In one of my writers’ groups, we have a 50 words a day target, and we encourage each other to write at least this ON OUR ROMANCE NOVELS. Writing a huge email to your mum doesn’t count, I’m afraid. It has to count toward your final goal- of publishing a romance novel! 50 words is such a perfect target, really, because it’s about 2 shortish sentences, which should take about 2 minutes to think up and then type. Everyone has 2 minutes to themselves in a day- even if you have to take your phone into the bathroom with you to tap out your sentences there! What I usually find is that 50 words soon become hundreds and hundreds, but if it doesn’t, then no sweat because I showed up for my target. Showing up for your own targets is motivation generating in and of itself, because who doesn’t love to impress themselves??  

Fourth – if you need time off, take it. But plan it.

If you are writing a romance novel as a side project, you will need to take time out sometimes, and that is a-ok. The last thing you need is to burn out! I know I said you have to stick to your targets to keep motivation up, and I stand by that. But, you also need to manage your time and health, mental and physical.
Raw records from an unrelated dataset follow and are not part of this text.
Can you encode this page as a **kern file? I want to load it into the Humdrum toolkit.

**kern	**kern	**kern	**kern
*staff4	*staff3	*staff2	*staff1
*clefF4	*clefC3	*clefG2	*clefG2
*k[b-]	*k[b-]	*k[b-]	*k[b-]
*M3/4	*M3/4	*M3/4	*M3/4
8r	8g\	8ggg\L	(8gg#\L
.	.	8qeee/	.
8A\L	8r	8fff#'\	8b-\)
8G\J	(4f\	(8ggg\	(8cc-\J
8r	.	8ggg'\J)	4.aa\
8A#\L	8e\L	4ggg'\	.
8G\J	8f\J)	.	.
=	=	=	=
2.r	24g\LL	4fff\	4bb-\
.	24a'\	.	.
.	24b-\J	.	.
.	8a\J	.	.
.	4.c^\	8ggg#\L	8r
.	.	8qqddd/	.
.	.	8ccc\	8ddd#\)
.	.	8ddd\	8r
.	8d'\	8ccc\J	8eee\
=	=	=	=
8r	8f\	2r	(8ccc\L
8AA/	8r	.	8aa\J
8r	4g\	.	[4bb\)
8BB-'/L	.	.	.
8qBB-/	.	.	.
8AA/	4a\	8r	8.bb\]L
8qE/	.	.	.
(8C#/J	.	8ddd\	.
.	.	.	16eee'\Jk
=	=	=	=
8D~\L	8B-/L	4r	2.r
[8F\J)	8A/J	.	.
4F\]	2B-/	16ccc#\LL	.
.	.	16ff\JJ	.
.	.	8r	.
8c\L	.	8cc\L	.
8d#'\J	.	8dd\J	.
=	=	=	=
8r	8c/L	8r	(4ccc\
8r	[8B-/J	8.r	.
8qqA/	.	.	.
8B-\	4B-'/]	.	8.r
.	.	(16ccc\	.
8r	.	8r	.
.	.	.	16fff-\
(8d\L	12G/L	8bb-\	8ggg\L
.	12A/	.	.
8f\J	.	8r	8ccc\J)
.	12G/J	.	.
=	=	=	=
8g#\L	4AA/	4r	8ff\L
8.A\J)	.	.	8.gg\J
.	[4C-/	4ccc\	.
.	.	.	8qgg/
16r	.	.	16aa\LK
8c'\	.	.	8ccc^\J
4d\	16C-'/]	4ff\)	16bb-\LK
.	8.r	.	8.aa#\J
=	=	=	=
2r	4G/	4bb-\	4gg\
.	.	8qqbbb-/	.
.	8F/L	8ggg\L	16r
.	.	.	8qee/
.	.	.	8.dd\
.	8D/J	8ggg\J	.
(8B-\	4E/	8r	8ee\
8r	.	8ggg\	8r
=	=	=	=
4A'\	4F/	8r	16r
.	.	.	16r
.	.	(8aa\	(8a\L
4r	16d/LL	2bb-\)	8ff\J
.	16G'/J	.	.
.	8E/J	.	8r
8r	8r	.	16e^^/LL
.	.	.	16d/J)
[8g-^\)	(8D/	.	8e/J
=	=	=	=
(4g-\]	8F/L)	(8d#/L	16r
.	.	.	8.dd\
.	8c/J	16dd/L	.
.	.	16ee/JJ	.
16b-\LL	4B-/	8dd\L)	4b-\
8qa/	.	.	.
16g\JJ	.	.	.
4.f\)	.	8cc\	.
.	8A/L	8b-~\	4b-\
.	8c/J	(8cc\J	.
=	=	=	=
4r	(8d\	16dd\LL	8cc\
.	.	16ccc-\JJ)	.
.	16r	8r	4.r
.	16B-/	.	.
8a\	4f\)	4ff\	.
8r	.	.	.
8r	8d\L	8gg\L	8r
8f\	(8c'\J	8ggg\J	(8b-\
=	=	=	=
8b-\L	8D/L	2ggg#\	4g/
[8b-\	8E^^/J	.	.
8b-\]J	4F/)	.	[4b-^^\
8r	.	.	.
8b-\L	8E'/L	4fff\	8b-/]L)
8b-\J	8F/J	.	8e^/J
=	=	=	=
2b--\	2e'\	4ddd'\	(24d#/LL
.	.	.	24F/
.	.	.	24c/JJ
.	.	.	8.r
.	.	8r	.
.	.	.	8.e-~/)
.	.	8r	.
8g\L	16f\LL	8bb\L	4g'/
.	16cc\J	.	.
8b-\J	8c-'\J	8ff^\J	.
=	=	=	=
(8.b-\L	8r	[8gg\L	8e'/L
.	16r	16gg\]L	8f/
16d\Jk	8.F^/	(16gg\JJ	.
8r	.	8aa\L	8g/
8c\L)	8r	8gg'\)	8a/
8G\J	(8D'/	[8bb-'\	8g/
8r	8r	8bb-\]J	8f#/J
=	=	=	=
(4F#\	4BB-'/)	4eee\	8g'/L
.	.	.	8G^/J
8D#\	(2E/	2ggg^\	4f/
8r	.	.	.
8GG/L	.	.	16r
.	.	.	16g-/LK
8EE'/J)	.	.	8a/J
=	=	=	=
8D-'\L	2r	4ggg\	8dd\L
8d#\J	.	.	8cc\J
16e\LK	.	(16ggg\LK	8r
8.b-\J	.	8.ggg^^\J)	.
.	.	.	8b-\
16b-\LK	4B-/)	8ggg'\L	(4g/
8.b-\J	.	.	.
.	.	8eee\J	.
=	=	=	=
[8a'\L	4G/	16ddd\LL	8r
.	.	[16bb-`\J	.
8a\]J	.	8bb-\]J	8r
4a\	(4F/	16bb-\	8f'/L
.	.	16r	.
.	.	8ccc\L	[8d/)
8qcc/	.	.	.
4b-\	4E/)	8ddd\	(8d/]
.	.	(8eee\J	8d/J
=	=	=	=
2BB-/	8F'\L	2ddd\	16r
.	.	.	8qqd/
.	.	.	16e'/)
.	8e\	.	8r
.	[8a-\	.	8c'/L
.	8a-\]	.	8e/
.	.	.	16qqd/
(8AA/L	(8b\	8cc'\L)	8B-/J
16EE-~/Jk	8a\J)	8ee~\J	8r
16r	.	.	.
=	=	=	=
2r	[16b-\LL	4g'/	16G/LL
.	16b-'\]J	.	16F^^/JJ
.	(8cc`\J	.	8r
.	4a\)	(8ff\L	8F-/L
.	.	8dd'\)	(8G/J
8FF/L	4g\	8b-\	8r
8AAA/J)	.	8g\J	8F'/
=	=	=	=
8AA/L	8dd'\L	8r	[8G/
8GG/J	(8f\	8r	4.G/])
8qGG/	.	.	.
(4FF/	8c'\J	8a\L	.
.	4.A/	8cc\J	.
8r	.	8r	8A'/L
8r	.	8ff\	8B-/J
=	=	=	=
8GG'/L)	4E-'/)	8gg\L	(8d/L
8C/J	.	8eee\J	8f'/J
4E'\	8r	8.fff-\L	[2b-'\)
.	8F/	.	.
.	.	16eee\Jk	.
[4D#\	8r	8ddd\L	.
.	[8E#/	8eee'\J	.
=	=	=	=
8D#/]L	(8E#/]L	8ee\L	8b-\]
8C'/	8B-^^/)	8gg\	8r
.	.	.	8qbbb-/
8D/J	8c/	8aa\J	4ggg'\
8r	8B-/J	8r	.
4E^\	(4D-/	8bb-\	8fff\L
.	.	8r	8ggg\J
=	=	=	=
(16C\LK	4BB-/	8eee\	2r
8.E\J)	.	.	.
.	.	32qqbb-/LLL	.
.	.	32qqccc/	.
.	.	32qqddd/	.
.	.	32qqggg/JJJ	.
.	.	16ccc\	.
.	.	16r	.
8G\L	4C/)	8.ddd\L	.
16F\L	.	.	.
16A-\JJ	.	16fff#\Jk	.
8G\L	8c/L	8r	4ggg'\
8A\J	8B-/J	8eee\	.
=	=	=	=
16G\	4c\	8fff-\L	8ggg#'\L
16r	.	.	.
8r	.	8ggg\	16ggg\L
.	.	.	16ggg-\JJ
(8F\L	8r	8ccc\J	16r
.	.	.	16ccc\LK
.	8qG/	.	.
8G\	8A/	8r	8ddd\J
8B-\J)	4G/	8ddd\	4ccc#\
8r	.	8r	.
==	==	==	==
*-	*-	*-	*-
This could look like scheduling a week off writing if you have a heavy cold, taking the weekend off to attend a wedding, or leaving your laptop behind for a work conference to focus on the task at hand. Whatever you need to do to stay fresh and motivated, do it, but make sure it is planned in advance. If you have a crappy day, come home in a bad mood and immediately turn on Netflix with a glass of something in your hand, I totally get you, but unless you are sick or something terrible has happened, I would advise you make the effort to bash out just a few words before bedtime. If I do this, I wake up the next day feeling like I let myself down, and I don’t like that! It doesn’t make me want to write the next day, or the day after that, and before you know it, I’ve taken a week off and feel terrible about myself.

So there we have it, four simple but effective ways to keep your motivation to write your romance novel.